Image caption SDLP MLA Daniel McCrossan may resume practising law to pay his bills

"It is very important that I protect not only the interests of the public and duty I have as an elected representative, but also to protect my private interests as well to ensure I am able to meet those financial obligations at the end of every month."

"I am no different from any other man or woman out there who works every day of the week," added Mr McCrossan.

He also supports any move by the secretary of the state to reduce MLAs' pay.

Image caption Trevor Reaney has conducted an independent review of MLAs' pay and expenses

Former Alliance leader David Ford said action should have been taken on MLAs' pay long before now.

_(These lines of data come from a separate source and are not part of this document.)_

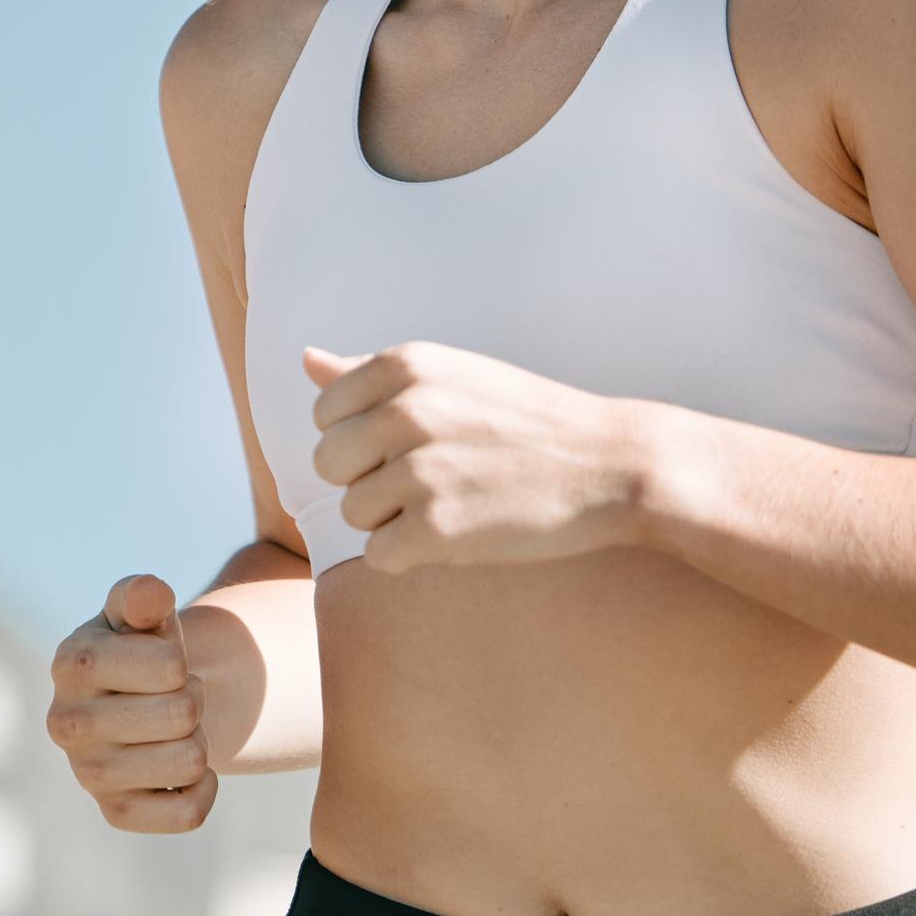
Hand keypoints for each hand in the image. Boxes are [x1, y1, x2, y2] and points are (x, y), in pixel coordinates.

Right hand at [46, 574, 214, 833]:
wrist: (132, 705)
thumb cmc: (140, 650)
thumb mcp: (140, 616)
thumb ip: (143, 597)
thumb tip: (150, 593)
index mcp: (71, 664)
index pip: (171, 667)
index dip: (182, 664)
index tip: (163, 665)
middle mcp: (66, 723)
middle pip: (184, 713)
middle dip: (194, 701)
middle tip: (172, 698)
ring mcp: (88, 774)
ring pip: (190, 762)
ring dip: (197, 743)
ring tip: (171, 731)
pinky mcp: (115, 812)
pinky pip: (189, 813)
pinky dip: (203, 789)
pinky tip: (181, 772)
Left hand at [304, 343, 651, 573]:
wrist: (611, 466)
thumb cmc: (525, 422)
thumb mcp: (450, 377)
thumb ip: (368, 374)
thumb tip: (305, 359)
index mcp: (403, 365)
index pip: (324, 414)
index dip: (364, 439)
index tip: (416, 443)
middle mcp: (404, 410)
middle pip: (329, 465)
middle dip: (371, 480)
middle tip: (437, 479)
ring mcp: (419, 470)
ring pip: (353, 513)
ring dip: (395, 520)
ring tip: (456, 503)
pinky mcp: (435, 529)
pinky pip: (379, 556)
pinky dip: (413, 557)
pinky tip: (460, 535)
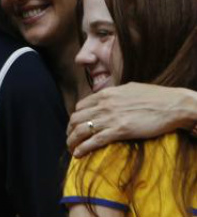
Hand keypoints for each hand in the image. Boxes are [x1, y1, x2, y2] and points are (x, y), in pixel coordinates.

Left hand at [67, 83, 193, 156]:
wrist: (173, 105)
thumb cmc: (155, 97)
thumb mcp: (129, 89)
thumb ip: (115, 94)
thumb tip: (109, 97)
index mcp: (106, 94)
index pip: (80, 106)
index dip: (75, 118)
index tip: (75, 126)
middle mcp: (104, 104)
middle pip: (76, 118)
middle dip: (70, 131)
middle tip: (70, 139)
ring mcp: (111, 117)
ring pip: (80, 130)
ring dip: (72, 141)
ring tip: (71, 149)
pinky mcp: (120, 130)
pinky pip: (94, 141)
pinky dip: (82, 148)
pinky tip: (78, 154)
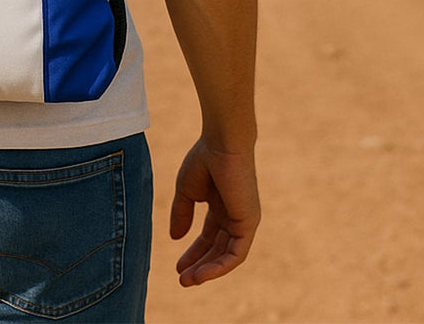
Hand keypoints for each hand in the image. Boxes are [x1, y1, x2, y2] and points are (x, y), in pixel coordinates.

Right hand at [170, 138, 259, 286]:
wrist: (221, 143)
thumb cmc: (204, 158)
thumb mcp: (186, 191)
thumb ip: (182, 214)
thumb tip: (175, 238)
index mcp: (220, 205)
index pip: (208, 236)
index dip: (193, 251)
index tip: (177, 265)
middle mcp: (234, 215)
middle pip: (216, 248)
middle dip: (198, 264)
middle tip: (182, 279)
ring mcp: (243, 220)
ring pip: (226, 255)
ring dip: (208, 270)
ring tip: (188, 281)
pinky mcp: (249, 223)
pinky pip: (236, 253)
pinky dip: (220, 266)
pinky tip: (203, 274)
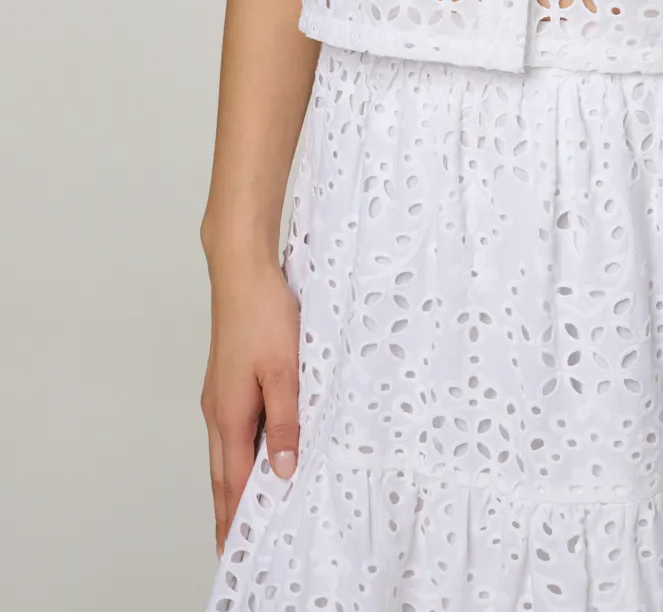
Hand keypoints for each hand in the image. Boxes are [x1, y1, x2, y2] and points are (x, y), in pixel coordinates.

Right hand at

"We are not doing the full job and so we should be on two thirds pay, which is what happened during previous suspensions" he said.

"The secretary of state shouldn't be consulting now, he should have acted but most of all he should be acting to get the assembly working so we can deal with the problems that really matter to people" Mr Ford added.

The secretary of state is expected to publish the report on pay next week but is not expected to take action on it until the new year.

Meanwhile, it has emerged Mr Brokenshire spoke with party leaders by phone on Thursday to explore ways to reopen negotiations on restoring devolution.